Somewhere below is a line with "M952,458L1288,283" and, later, a line with "<!-- border -->"; repeat those two lines and all the lines between them, exactly as they are.

======== Listed entries

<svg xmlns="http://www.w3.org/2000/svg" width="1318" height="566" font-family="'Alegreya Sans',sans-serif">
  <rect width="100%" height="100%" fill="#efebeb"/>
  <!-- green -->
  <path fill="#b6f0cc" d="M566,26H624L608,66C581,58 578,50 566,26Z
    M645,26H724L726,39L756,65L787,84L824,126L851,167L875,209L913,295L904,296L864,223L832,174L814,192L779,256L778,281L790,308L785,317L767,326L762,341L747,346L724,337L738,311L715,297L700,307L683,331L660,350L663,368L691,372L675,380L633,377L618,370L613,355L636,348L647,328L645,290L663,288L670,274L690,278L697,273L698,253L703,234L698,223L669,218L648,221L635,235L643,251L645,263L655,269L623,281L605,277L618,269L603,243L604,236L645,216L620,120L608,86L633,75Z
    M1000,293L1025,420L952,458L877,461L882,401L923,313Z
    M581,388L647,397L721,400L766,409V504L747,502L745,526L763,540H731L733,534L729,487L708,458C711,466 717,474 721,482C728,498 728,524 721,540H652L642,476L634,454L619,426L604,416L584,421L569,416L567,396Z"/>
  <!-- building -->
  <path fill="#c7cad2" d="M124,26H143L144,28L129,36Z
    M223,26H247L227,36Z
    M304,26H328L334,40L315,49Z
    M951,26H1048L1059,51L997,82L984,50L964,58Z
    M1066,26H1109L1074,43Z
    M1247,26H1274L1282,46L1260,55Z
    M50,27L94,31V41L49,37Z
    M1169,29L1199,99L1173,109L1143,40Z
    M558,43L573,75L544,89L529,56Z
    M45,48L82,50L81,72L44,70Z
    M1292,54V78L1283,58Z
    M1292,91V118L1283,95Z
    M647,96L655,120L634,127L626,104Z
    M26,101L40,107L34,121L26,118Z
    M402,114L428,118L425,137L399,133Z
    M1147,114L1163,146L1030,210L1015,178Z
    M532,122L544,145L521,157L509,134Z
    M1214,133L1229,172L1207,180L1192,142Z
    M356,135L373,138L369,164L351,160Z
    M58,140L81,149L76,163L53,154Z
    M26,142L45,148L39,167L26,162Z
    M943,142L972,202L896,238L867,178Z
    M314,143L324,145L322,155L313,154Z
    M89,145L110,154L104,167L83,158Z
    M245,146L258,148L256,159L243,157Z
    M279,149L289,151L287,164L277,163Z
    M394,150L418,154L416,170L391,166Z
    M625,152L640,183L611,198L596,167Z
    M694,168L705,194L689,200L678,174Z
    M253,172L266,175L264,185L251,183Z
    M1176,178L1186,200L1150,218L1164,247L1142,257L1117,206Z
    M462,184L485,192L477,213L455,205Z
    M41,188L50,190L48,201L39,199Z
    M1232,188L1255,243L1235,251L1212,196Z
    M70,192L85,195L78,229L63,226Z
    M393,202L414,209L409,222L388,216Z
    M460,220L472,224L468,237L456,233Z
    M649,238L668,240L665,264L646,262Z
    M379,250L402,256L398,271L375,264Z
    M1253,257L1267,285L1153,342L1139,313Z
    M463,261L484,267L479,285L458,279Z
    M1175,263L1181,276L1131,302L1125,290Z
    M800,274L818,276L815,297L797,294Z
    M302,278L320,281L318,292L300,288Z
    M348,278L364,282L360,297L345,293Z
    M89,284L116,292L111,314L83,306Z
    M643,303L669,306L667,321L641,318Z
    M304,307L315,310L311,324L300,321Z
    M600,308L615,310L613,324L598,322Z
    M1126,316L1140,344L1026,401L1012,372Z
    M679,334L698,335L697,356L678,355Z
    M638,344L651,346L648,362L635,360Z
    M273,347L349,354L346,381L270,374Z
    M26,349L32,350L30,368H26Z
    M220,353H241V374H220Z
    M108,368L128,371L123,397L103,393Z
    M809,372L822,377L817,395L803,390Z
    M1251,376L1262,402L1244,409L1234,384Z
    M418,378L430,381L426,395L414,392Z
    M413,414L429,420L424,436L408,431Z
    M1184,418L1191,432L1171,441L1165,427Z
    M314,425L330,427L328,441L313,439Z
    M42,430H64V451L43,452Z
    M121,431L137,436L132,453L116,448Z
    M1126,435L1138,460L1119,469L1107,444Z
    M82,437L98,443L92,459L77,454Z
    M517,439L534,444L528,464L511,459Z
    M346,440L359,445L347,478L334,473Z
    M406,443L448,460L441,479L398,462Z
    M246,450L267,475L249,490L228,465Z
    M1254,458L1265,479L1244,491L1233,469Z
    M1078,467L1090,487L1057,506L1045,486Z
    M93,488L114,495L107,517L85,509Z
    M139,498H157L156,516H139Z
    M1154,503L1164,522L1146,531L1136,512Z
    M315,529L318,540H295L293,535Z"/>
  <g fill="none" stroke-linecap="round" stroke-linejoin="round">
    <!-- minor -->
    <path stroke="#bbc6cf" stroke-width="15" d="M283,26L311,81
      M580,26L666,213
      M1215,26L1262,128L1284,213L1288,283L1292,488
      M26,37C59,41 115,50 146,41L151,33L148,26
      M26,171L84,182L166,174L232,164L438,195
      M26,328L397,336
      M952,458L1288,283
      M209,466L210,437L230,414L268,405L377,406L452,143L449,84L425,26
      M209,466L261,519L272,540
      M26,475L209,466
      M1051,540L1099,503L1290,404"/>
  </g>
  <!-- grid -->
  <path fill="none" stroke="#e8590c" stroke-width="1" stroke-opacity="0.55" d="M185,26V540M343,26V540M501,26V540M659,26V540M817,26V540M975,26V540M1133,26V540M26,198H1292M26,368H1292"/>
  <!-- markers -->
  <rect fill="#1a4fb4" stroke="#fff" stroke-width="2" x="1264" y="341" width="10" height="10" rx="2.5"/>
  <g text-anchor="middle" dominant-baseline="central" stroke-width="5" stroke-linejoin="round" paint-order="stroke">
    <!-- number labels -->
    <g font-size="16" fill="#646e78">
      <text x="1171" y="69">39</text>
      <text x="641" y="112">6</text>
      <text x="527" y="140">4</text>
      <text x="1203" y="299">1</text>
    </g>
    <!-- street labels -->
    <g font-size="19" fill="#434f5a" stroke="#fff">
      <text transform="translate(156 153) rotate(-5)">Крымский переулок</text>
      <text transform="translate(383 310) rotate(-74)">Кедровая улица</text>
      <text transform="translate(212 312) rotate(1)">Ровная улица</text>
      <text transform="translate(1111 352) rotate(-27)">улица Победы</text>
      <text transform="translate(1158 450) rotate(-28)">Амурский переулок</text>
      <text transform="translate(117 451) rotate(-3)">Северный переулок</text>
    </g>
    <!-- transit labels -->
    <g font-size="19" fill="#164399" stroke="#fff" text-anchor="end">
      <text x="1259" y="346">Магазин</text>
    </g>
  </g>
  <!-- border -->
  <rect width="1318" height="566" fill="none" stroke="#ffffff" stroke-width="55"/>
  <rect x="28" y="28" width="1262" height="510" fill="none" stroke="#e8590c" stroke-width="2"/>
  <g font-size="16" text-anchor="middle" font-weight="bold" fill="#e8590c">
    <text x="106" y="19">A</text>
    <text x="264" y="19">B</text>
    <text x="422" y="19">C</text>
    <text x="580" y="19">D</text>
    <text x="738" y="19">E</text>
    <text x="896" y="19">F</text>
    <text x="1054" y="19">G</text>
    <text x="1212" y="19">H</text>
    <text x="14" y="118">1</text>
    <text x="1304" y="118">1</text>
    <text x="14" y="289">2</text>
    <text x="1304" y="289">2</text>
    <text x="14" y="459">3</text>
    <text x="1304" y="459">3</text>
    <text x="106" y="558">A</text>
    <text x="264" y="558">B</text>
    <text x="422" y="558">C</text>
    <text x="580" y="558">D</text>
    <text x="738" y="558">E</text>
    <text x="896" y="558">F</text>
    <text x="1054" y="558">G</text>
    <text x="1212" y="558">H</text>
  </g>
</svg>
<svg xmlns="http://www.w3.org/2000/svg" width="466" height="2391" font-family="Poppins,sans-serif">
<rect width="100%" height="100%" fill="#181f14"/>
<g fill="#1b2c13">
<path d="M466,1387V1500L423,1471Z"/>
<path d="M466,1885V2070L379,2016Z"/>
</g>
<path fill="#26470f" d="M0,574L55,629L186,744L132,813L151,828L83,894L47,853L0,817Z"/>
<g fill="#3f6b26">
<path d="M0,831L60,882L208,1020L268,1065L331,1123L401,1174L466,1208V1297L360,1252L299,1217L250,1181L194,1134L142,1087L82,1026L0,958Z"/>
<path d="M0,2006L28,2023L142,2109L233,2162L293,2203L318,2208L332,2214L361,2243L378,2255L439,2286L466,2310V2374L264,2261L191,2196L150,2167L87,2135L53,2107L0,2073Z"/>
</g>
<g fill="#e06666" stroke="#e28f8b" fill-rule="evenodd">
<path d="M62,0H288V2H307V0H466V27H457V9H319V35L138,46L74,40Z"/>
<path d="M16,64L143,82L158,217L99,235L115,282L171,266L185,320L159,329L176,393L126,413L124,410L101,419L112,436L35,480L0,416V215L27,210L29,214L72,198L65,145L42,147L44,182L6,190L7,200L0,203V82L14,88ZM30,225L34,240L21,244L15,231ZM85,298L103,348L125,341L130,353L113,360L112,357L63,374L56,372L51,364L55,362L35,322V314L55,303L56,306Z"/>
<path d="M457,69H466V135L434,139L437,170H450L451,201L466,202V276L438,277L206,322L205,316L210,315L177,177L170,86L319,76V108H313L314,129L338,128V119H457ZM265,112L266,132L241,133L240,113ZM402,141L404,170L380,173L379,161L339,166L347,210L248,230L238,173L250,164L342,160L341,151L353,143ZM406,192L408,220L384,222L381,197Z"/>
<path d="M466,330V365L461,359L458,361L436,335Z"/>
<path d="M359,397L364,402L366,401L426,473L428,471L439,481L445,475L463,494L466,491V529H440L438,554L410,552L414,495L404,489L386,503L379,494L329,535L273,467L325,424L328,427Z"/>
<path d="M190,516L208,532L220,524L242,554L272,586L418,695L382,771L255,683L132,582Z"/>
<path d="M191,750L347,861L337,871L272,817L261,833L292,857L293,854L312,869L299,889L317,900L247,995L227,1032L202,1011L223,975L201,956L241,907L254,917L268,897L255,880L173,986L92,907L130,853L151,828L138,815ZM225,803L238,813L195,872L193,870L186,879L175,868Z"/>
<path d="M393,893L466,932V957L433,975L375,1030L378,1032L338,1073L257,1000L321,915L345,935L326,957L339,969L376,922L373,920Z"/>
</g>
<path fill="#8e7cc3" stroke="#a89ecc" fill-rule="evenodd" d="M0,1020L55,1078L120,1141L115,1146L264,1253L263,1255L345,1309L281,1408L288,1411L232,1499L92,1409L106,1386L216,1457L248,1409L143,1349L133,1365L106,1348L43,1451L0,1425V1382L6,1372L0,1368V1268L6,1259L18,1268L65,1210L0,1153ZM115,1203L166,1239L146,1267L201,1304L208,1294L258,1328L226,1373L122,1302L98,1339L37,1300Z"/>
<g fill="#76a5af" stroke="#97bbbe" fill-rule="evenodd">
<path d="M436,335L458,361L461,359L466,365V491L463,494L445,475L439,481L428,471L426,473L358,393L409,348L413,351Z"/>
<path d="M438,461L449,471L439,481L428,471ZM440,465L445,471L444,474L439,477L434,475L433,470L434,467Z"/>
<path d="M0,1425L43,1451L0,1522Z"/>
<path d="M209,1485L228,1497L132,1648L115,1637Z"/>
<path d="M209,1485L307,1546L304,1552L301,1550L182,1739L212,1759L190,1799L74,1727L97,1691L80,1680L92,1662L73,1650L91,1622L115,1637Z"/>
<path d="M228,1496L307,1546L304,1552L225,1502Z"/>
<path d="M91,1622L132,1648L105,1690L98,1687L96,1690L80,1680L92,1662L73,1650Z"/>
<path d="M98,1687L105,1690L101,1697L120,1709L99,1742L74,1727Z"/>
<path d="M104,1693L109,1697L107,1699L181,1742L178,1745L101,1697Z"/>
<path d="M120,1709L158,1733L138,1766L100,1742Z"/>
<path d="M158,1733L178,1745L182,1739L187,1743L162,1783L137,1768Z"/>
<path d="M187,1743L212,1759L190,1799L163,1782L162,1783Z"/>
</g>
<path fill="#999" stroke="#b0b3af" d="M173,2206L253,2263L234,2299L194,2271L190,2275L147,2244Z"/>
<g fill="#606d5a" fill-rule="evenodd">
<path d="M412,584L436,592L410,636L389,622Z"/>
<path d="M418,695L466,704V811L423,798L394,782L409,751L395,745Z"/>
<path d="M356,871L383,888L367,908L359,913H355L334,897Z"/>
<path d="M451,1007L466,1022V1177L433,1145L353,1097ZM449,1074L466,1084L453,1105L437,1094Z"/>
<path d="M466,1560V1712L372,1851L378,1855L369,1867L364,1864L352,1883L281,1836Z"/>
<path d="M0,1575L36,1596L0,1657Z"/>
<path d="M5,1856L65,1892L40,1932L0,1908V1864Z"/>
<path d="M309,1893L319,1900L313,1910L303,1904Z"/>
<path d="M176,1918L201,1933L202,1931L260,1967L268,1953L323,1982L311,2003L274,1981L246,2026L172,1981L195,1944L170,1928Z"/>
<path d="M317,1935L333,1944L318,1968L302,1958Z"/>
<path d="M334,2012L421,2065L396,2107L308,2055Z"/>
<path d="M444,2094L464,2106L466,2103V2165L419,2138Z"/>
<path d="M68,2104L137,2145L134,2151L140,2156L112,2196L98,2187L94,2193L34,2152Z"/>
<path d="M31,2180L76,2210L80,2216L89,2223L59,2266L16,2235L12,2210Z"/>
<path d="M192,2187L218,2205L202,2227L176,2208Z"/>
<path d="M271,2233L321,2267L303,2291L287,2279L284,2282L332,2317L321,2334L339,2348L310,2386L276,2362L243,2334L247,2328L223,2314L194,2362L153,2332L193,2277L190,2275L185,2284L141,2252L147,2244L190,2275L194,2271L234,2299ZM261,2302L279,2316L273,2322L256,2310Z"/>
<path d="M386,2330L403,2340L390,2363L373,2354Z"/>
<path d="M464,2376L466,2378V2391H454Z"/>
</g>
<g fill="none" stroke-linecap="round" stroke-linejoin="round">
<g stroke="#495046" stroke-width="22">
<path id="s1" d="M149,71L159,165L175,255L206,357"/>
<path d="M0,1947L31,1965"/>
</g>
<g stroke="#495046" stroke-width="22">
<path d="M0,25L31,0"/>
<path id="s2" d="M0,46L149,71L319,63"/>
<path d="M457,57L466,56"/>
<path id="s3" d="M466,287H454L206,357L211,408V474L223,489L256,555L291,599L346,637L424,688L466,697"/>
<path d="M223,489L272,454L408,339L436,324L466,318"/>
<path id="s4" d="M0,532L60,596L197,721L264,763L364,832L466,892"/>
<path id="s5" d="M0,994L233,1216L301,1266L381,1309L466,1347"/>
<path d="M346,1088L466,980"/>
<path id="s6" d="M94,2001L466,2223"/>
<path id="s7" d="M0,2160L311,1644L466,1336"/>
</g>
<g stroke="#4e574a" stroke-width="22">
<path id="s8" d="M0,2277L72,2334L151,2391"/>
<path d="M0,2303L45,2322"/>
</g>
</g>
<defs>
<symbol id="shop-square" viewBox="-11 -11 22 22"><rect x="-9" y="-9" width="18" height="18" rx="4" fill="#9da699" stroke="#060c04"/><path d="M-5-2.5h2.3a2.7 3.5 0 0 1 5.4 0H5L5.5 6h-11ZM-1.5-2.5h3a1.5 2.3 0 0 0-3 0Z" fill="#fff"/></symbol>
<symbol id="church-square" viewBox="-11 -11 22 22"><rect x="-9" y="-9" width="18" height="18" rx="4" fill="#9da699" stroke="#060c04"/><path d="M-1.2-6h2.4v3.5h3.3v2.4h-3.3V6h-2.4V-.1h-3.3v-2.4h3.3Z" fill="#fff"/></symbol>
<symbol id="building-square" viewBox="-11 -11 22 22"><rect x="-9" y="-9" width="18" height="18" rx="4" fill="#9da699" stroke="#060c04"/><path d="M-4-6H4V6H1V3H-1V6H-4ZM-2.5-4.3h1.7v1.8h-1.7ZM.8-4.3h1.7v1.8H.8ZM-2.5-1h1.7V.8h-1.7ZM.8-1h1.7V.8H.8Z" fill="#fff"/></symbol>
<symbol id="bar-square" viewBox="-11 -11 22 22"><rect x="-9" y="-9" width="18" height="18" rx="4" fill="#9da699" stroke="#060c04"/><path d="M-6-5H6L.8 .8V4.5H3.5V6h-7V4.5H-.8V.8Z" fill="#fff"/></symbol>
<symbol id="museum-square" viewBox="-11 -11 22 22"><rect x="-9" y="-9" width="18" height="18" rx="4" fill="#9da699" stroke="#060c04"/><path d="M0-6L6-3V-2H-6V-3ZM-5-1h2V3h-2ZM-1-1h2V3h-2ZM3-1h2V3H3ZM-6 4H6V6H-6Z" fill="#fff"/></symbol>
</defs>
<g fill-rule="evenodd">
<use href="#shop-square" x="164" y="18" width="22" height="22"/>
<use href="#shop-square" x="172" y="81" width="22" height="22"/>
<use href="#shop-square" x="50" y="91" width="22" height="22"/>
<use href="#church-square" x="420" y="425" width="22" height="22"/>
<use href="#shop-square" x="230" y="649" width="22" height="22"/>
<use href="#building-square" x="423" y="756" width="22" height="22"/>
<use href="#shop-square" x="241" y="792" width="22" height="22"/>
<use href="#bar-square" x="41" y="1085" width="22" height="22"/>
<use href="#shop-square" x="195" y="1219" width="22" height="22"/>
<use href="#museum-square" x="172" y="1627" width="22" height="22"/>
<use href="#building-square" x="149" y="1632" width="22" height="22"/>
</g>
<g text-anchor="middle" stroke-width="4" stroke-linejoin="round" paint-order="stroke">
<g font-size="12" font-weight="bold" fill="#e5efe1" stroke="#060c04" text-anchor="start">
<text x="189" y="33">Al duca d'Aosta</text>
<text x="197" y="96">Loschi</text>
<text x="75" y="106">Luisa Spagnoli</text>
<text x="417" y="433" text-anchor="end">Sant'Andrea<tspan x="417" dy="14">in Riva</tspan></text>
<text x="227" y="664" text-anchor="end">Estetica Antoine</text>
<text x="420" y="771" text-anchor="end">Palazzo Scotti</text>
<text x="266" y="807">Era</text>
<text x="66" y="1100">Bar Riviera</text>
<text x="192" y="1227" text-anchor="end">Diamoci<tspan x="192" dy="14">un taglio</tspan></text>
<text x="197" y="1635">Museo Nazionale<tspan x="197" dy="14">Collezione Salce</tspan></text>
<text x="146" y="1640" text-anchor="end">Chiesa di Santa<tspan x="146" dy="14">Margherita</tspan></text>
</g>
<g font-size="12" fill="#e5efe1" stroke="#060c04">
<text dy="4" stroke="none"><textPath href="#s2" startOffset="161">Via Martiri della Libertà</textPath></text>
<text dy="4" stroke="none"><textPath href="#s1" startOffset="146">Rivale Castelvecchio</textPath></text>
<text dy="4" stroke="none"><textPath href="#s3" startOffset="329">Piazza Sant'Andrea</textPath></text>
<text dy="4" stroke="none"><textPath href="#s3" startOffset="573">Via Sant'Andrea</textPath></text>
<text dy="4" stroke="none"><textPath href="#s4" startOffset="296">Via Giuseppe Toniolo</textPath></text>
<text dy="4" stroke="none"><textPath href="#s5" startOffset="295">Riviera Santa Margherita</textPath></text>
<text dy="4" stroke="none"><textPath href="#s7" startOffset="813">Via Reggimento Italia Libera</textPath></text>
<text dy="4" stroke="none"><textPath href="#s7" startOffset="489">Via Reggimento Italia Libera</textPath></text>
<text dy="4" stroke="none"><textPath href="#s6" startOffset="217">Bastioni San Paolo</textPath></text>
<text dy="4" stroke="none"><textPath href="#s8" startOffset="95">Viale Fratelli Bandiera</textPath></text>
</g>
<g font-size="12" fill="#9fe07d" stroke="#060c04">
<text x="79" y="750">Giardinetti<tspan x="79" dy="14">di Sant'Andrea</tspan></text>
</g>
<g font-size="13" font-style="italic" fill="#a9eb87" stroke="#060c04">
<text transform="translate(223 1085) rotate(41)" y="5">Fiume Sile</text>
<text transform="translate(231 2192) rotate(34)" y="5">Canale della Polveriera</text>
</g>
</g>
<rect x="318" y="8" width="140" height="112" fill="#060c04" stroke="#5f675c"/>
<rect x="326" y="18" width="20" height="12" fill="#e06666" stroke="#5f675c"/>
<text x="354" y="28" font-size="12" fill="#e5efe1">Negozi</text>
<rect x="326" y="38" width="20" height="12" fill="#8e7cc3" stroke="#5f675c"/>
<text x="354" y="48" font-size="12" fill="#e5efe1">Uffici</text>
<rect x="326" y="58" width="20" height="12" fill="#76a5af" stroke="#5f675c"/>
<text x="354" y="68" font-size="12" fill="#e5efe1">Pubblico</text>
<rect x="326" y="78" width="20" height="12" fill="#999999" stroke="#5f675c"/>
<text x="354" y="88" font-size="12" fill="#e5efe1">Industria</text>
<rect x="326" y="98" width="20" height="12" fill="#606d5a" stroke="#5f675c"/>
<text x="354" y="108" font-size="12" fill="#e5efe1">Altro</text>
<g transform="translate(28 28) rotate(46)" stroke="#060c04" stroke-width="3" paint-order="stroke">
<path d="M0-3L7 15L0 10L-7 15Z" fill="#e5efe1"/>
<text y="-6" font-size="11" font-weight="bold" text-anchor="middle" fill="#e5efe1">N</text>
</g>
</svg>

================

» Answer:
      M952,458L1288,283
      M209,466L210,437L230,414L268,405L377,406L452,143L449,84L425,26
      M209,466L261,519L272,540
      M26,475L209,466
      M1051,540L1099,503L1290,404"/>
  </g>
  <!-- grid -->
  <path fill="none" stroke="#e8590c" stroke-width="1" stroke-opacity="0.55" d="M185,26V540M343,26V540M501,26V540M659,26V540M817,26V540M975,26V540M1133,26V540M26,198H1292M26,368H1292"/>
  <!-- markers -->
  <rect fill="#1a4fb4" stroke="#fff" stroke-width="2" x="1264" y="341" width="10" height="10" rx="2.5"/>
  <g text-anchor="middle" dominant-baseline="central" stroke-width="5" stroke-linejoin="round" paint-order="stroke">
    <!-- number labels -->
    <g font-size="16" fill="#646e78">
      <text x="1171" y="69">39</text>
      <text x="641" y="112">6</text>
      <text x="527" y="140">4</text>
      <text x="1203" y="299">1</text>
    </g>
    <!-- street labels -->
    <g font-size="19" fill="#434f5a" stroke="#fff">
      <text transform="translate(156 153) rotate(-5)">Крымский переулок</text>
      <text transform="translate(383 310) rotate(-74)">Кедровая улица</text>
      <text transform="translate(212 312) rotate(1)">Ровная улица</text>
      <text transform="translate(1111 352) rotate(-27)">улица Победы</text>
      <text transform="translate(1158 450) rotate(-28)">Амурский переулок</text>
      <text transform="translate(117 451) rotate(-3)">Северный переулок</text>
    </g>
    <!-- transit labels -->
    <g font-size="19" fill="#164399" stroke="#fff" text-anchor="end">
      <text x="1259" y="346">Магазин</text>
    </g>
  </g>
  <!-- border -->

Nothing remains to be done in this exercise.